After receiving his doctorate, Krener became a professor of mathematics at the University of California, Davis, where he remained for 35 years. He was an assistant professor of mathematics from 1971–1976, then an associate professor from 1976 until 1980, when he received a full-time appointment. From 1987 to 1992, Krener was the chair of the university's mathematics department.[3]
Krener retired from Davis as a distinguished professor in 2006 and joined the department of applied mathematics at the Naval Postgraduate School in Monterey, California. His research interests are in developing methods for the control and estimation of nonlinear dynamical systems and stochastic processes.[3]
In 2016, he received the IEEE Control Systems Award for "contributions to the analysis, control, and estimation of nonlinear control systems."
Work
Several years later with Hermann, he gave the definitive treatment of controllability and observability for nonlinear systems.[5] This work was later cited by the IEEE Control Systems Society as one of Twenty Five Seminal Papers in Control, published in the twentieth century, which have made a major impact on the field of control.

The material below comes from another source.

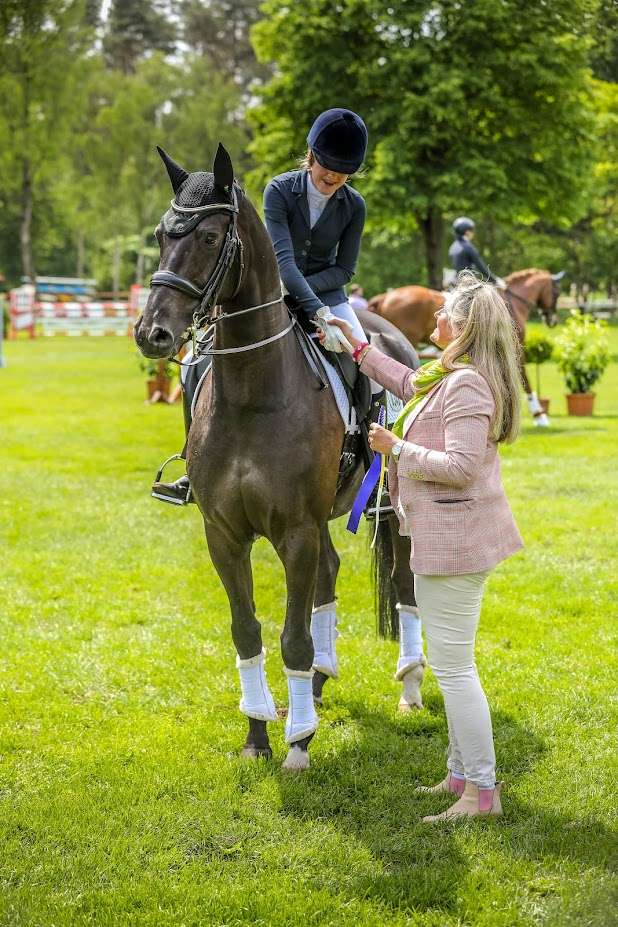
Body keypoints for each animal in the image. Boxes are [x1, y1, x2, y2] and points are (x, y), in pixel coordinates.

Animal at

With Isidori, Gori-Giorgi and Monaco,[6] he gave conditions for the existence and construction of decoupling and noninteracting control laws for nonlinear systems. This paper won the George S. Axelby Outstanding Paper Award[7] from IEEE Transactions on Automatic Control and Krener received the Medal of the University of Rome for his contributions. It also led to the concept of the zero of a nonlinear system, which was subsequently developed by Byrnes and Isidori and extended to the backstepping technique of control by Kokotovic, Krstic and many others.